At first, when Don and Mollie said they were going to do chores, I assumed they meant washing dishes, making the bed, and sweeping the kitchen. Wanting to be a considerate guest, I offered to help. That’s when I learned that on a farm “chores” meant getting up at 4 o’clock on a winter morning and slogging to the barn through slush, mud, and manure to feed the animals, milk the cow, and gather eggs. As a guest, my participation in chores was voluntary. For my hosts it was mandatory. A few years later, when I was responsible for the twice-daily care and feeding of farm animals, I would learn the meaning of “mandatory.” I would find it extremely challenging to leave my warm, cozy bed to go up to the barn in temperatures as low as 45 below zero, but I would also find caring for those animals grounding and rewarding.
Living in Idaho and visiting Los Angeles seemed a much better idea than the reverse. I could continue my professional career no matter where I lived. Even so, though I wrote and released a number of albums after I moved to Idaho, the perception in the industry was that I had dropped out. I suppose that if you measure a person’s standing in the music business by her position on the charts or her presence at star-studded parties, I did drop out. But I felt as if I were dropping in to real life—or as real as life can be when you have financial security beyond the reach of most of your neighbors.
Rick and I began the search for our dream place by driving northeast along the Boise River on Highway 21 toward Idaho City. The first property we looked at was about a half hour out of Boise in the highlands above Mores Creek, a tributary of the Boise River. The two brothers who owned the property could have been anywhere from forty to seventy-five. Each wore denim overalls that might have been blue at one time but had evolved to a nondescript slate color. They lived together in a one-room cabin roughly twice the size of a hot-dog stand. A table covered with bills, envelopes, and other papers stood beneath a wall covered with girlie calendars from the 1940s. Unwashed dishes filled the sink, and there were black grease stains everywhere. The cabin reminded me of the back office of a filling station I’d walked through in rural Connecticut when I was a teenager.
To make conversation, I asked if either of them were married.
“Oh, no, ma’am,” one of the brothers drawled. “We find it’s cheaper to rent ’em.”
When Rick asked if we could view the property, the brother who had answered the “married” question led us out the back door to an old crew-cab pickup that would hold all four of us. Rick sat in the passenger seat. The other brother climbed in back with me. As we bumped along the two ruts that served as a road, Rick asked about water.
“Are there any hot or cold springs?”
The brother who had answered the “married” question replied, “Yep.” Evidently he was the more gregarious of the two.
We waited for him to continue. When he didn’t, Rick and I exchanged a look in the mirror as if to say, What do we have to do to get information out of these guys?
The gregarious brother stopped the pickup, pointed to a stand of red willows, and said, “Ya got a cold spring right there.”
“How can you tell?” I asked.
“Ma’am? D’ya see them willas?”
“Yes.”
“Wa-al,” he said, “where ya got willas, ya got water.”
“Sure,” I said, trying to sound as if I had already known that.
“Ya see,” he said. And he stopped as if that were his complete thought. Then, with the extra patience shown to a city slicker by a man raised in the country, he added, “That’s how it works.”

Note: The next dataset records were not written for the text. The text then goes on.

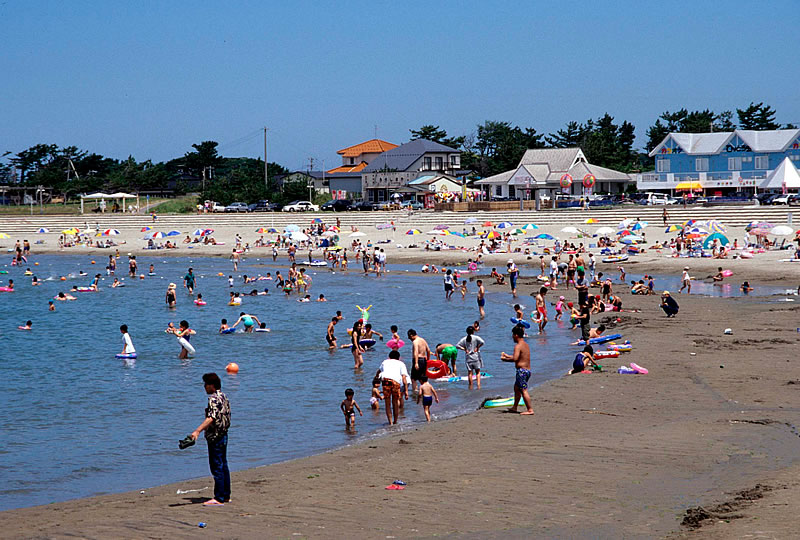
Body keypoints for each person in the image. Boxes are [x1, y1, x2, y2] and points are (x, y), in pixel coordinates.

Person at [189, 373, 231, 506]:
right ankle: (225, 495)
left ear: (211, 386)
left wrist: (197, 431)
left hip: (215, 436)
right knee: (223, 465)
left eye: (206, 384)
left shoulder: (213, 399)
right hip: (224, 434)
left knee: (216, 467)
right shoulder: (223, 396)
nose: (204, 387)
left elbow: (211, 418)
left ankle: (218, 498)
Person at [500, 325, 533, 415]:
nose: (512, 337)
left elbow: (515, 359)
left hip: (521, 371)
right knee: (516, 388)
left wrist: (504, 359)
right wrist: (507, 356)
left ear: (516, 335)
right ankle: (515, 407)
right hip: (527, 371)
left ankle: (530, 409)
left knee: (523, 390)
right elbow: (519, 357)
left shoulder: (518, 346)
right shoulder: (525, 345)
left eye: (513, 335)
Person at [376, 350, 410, 425]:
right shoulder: (401, 363)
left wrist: (376, 377)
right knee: (395, 402)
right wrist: (406, 391)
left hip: (386, 381)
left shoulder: (385, 362)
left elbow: (378, 371)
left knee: (387, 403)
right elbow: (404, 378)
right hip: (396, 382)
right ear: (398, 358)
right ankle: (395, 421)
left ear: (389, 357)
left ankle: (390, 422)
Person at [408, 328, 431, 394]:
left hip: (418, 360)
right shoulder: (423, 340)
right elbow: (428, 350)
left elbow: (416, 352)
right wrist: (428, 360)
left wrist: (416, 363)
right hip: (424, 360)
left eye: (409, 338)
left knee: (413, 379)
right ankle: (427, 391)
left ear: (411, 335)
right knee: (422, 379)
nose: (410, 339)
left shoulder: (415, 341)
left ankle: (415, 393)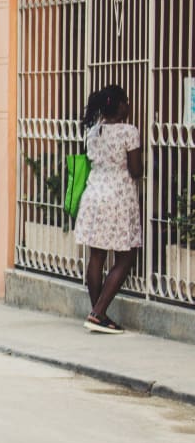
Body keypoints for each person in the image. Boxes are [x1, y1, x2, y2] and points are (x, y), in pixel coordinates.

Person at [73, 84, 142, 334]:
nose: (129, 106)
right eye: (127, 102)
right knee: (126, 255)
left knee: (97, 255)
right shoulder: (129, 132)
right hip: (118, 197)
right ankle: (99, 313)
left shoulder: (93, 132)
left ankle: (97, 313)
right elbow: (135, 170)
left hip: (93, 195)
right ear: (121, 105)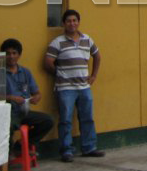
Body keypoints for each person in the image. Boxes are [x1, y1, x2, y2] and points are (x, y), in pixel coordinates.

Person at [44, 9, 105, 162]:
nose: (72, 23)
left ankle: (89, 147)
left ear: (78, 22)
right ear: (64, 23)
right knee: (65, 119)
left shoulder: (87, 39)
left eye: (75, 20)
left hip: (84, 87)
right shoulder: (57, 42)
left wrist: (93, 76)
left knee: (87, 118)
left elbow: (97, 56)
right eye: (69, 21)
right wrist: (61, 74)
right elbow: (48, 62)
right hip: (65, 89)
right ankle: (66, 150)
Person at [0, 38, 54, 152]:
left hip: (24, 112)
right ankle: (7, 156)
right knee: (7, 127)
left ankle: (21, 145)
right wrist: (11, 98)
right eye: (8, 53)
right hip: (8, 113)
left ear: (19, 55)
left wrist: (36, 98)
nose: (11, 56)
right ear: (3, 55)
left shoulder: (25, 72)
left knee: (48, 121)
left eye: (14, 53)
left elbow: (37, 93)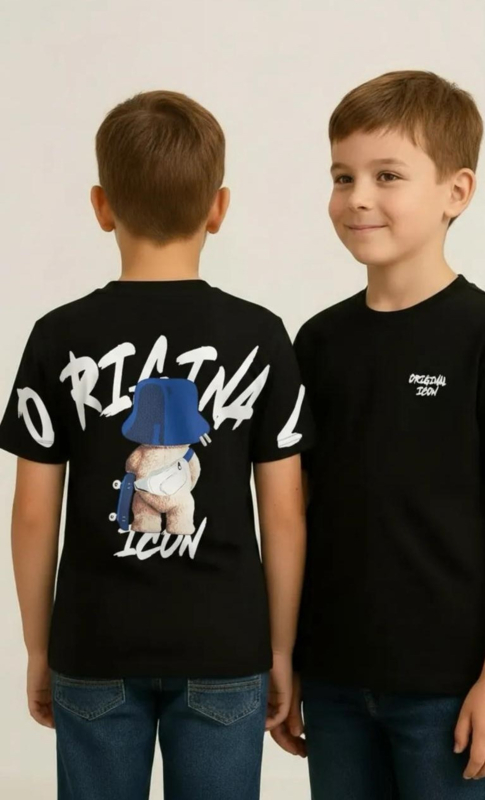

He shifted into first and started driving again. The taciturn brother decided it was time to end the discussion.
“No water, no willas.”
I had just received my first lesson in the lore of the land from a couple of locals. Other valuable lessons would come later, including that sewage flows downhill, payday’s on Friday, and the weather in Idaho changes every five minutes. In fact, right after “Idaho is what America was,” the phrase I would hear most often in my adopted state was, “If you don’t like the weather, wait a few minutes.”
The brothers’ land wasn’t suitable for our purposes, and neither were several other properties we viewed along Mores Creek. We wouldn’t find our dream place for nearly two years, but in the intervening months we had an unexpected encounter that led to an extraordinary evening in New York with a man who had changed the world.